Le célèbre animateur de TF1 serait confronté à une période particulièrement compliqué. Malgré son sourire à toute épreuve, l’heureux papa de deux enfants doit faire face à une situation particulièrement éprouvante. Récemment, l’animateur préféré des français a accepté de briser le silence sur son calvaire.

Le magazine people Ici Paris a récemment, consacré un dossier sur Nikos Aliagas et a livré des nouvelles peu réjouissantes à son sujet. Le célèbre animateur, dévoile enfin ces « six ans de combat » contre un mal incurable. Une maladie qui a chamboulé en profondeur son quotidien mais également tous ses projets.

Récemment, l’animateur phare de TF1 est revenu sur le cancer qui a frappé son ami de longue date, et qui l’a beaucoup marqué. Il s’appelait Kostas Stamkopoulos. « Ce soir je voudrais vous parler de mon ami Kostas Stamkopoulos, il aurait eu soixante ans dans quelques jours mais la vie en a voulu autrement. Kostas nous a quitté samedi matin aussi dignement qu’il a vécu, sans déranger personne, entouré des siens, apaisé et dans la gratitude », a-t-il débuté.

Avant de poursuivre : « Six ans à se battre contre le cancer, de tout son être, sans se plaindre, ni se morfondre, Kosta toujours présent dans nos joies et dans nos peines, attentif à chacun d’entre nous, sensible aux choses essentielles. « La santé mon ami » me disait-il « prends soin de toi, pense à toi, le reste n’a pas d’importance. » J’allais le retrouver dans son restaurant de la rue Jean Nicot et on refaisait le monde, on parlait de musique grecque, d’oliviers et de voyages. Chez « Apollon » nous avons levé nos verres en famille, nous avons ri, pleuré, nous avons chanté, dansé, nous avons célébré l’existence ».

Nikos Aliagas a révélé de très jolis souvenirs partagés avec son ami. « Kosta est venu à Paris de Platanorevma, un joli village du nord de la Grèce (il en était fier) il avait seize ans et des rêves pleins les yeux. La France le lui a rendu, il a travaillé dur jour et nuit, il a honoré le pays mais il a gardé cette douce nostalgie dans chacun de ses actes.
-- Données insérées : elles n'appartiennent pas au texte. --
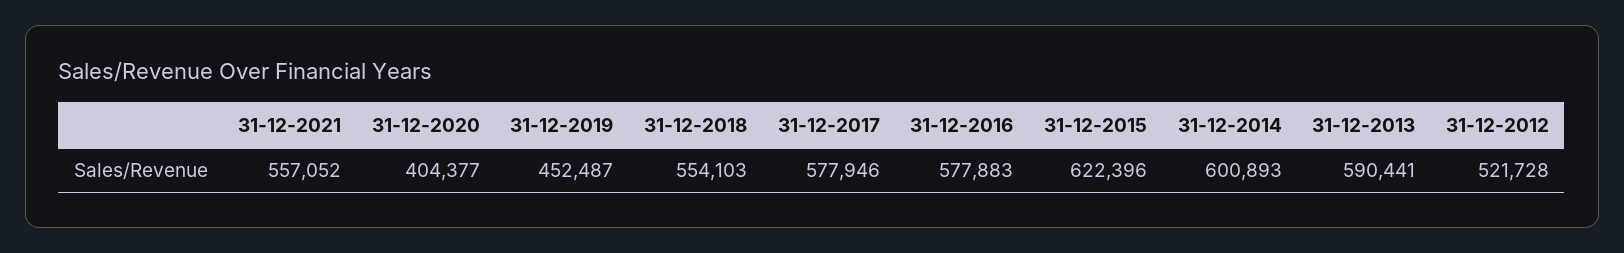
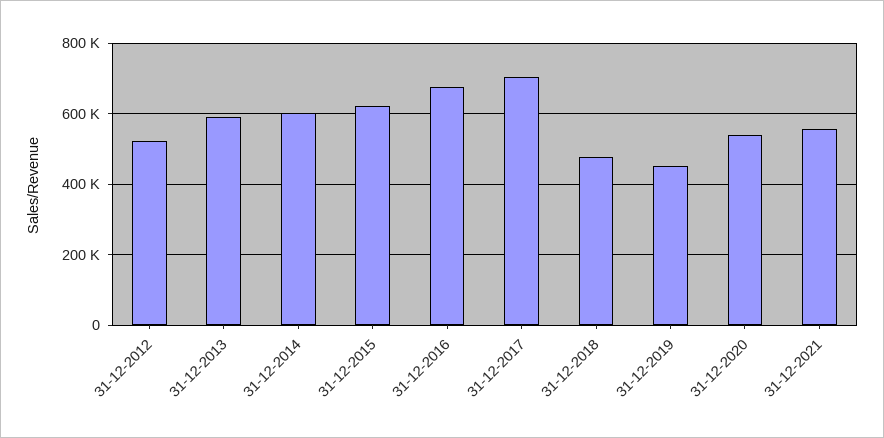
  {
    "31-12-2021": 557052,
-   "31-12-2020": 404377,
+   "31-12-2020": 540000,
    "31-12-2019": 452487,
-   "31-12-2018": 554103,
+   "31-12-2018": 480000,
-   "31-12-2017": 577946,
+   "31-12-2017": 700000,
-   "31-12-2016": 577883,
+   "31-12-2016": 680000,
    "31-12-2015": 622396,
    "31-12-2014": 600893,
    "31-12-2013": 590441,
    "31-12-2012": 521728
  }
Le retour d’Ulysse comme un rêve jamais totalement réalisé. Ce soir je pense à ses beaux et bons enfants, Eleni, Aristotélis, Odysséas, je pense à sa lumineuse épouse Chrysanthi, tous plus unis et plus soudés que jamais face au départ du père », a-t-il indiqué.

Avant d’ajouter : « Le corps fait son temps mais l’âme est immortelle, une flamme jamais éteinte qui passe de génération en génération. Je garde cette image d’un dimanche de pâques célébré ensemble à Paris, il y a déjà neuf ans, Kosta heureux, chantant et dansant comme un dieu, mon père Andréas était là, mon ami Lavrentis Mahéritsas était là aussi, et s’ils sont partis depuis, je garde cet instant suspendu, volé à l’apesanteur et à la fragilité de notre passage sur terre. La mort de l’ami c’est aussi un peu la nôtre. Sois en paix file Kosta , tes ancêtres t’attendent près de l’église de Saint Constantin et Hélène que tu as construit de tout ton amour. Cet amour sans fin qu’aucune mort ne saurait enlever ».